Hi I was wondering how one can get from
$\displaystyle 2x = \lambda(2x-2) $ to $\displaystyle x = \frac{\lambda}{\lambda - 1}$
and
$\displaystyle 2y = \lambda(2y-4) $ to $\displaystyle y = \frac{2\lambda}{\lambda - 1}$
thanks
Hi FalconPUNCH!,
We have $\displaystyle 2x=\lambda(2x-2)$ . Divide throughout by $\displaystyle 2$ hence $\displaystyle x=\lambda x-\lambda$ . Take the $\displaystyle x$ and the $\displaystyle \lambda$ over therefore $\displaystyle \lambda = x(\lambda-1)$ and thus dividing throughout by $\displaystyle (\lambda -1)$ gives the required results.
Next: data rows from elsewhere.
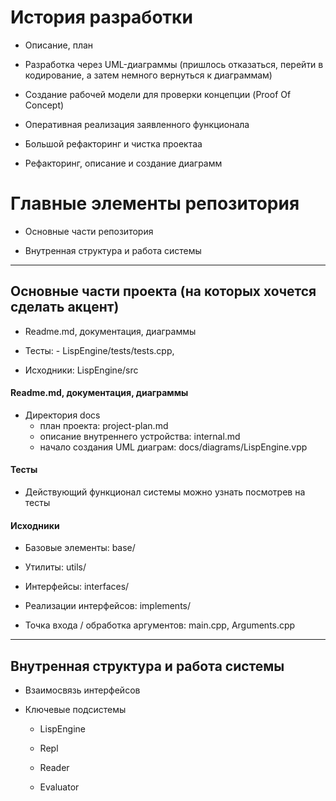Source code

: # История разработки

- Описание, план

- Разработка через UML-диаграммы (пришлось отказаться, перейти в кодирование, а затем немного вернуться к диаграммам)

- Создание рабочей модели для проверки концепции (Proof Of Concept)

- Оперативная реализация заявленного функционала

- Большой рефакторинг и чистка проектаа

- Рефакторинг, описание и создание диаграмм

# Главные элементы репозитория

- Основные части репозитория

- Внутренная структура и работа системы

-------------------------
## Основные части проекта (на которых хочется сделать акцент)

- Readme.md, документация, диаграммы

- Тесты: - LispEngine/tests/tests.cpp, 

- Исходники: LispEngine/src


#### Readme.md, документация, диаграммы

- Директория docs
    - план проекта: project-plan.md
    - описание внутреннего устройства: internal.md
    - начало создания UML диаграм: docs/diagrams/LispEngine.vpp

#### Тесты
    
- Действующий функционал системы можно узнать посмотрев на тесты

#### Исходники

- Базовые элементы: base/

- Утилиты: utils/

- Интерфейсы: interfaces/

- Реализации интерфейсов: implements/

- Точка входа / обработка аргументов: main.cpp, Arguments.cpp

----------------------------

## Внутренная структура и работа системы

- Взаимосвязь интерфейсов

- Ключевые подсистемы

    - LispEngine

    - Repl

    - Reader

    - Evaluator


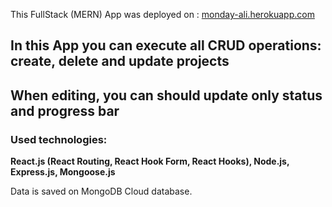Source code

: This FullStack (MERN) App was deployed on : [monday-ali.herokuapp.com](https://monday-ali.herokuapp.com)
## In this App you can execute all CRUD operations: create, delete and update projects
## When editing, you can should update only status and progress bar
### Used technologies:
**React.js (React Routing, React Hook Form, React Hooks), Node.js, Express.js, Mongoose.js**

Data is saved on MongoDB Cloud database.
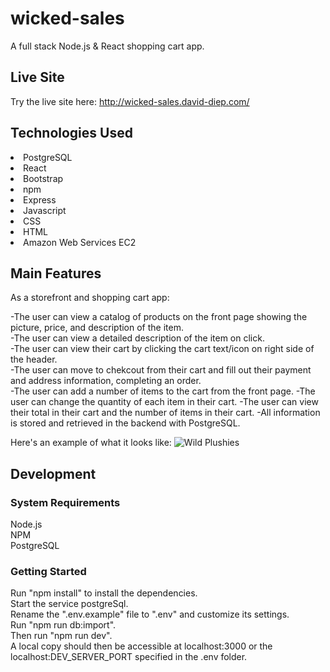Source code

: # wicked-sales
 A full stack Node.js &amp; React shopping cart app.

 ## Live Site
 Try the live site here: http://wicked-sales.david-diep.com/
 
 ## Technologies Used
 <li>PostgreSQL</li>
 <li>React</li>
 <li>Bootstrap</li>
 <li>npm</li>
 <li>Express</li>
 <li>Javascript</li>
 <li>CSS</li>
 <li>HTML</li>
 <li>Amazon Web Services EC2</li>
 
 ## Main Features
 As a storefront and shopping cart app:  
 
  -The user can view a catalog of products on the front page showing the picture, price, and description of the item.  
  -The user can view a detailed description of the item on click.  
  -The user can view their cart by clicking the cart text/icon on right side of the header.  
  -The user can move to chekcout from their cart and fill out their payment and address information, completing an order.  
  -The user can add a number of items to the cart from the front page.
  -The user can change the quantity of each item in their cart.
  -The user can view their total in their cart and the number of items in their cart.
  -All information is stored and retrieved in the backend with PostgreSQL.  
  
  Here's an example of what it looks like: ![Wild Plushies](https://i.imgur.com/nrZcW0R.png "Wild Plushies") 
 
## Development  
### System Requirements  
 Node.js  
 NPM  
 PostgreSQL
 
 ### Getting Started
 Run "npm install" to install the dependencies.   
 Start the service postgreSql.    
 Rename the ".env.example" file to ".env" and customize its settings.   
 Run "npm run db:import".   
 Then run "npm run dev".   
 A local copy should then be accessible at localhost:3000 or the localhost:DEV_SERVER_PORT specified in the .env folder.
The seconds is similar. Hope this helps.
$\displaystyle 2x = \lambda(2x-2) $
$\displaystyle 2x=2x\lambda-2\lambda$
$\displaystyle x-\lambda x=-\lambda$
$\displaystyle x(1-\lambda)=-\lambda$
$\displaystyle x=\frac{-\lambda}{1-\lambda}$
$\displaystyle x=\frac{\lambda}{\lambda-1}$
The other one is done in a similar manner.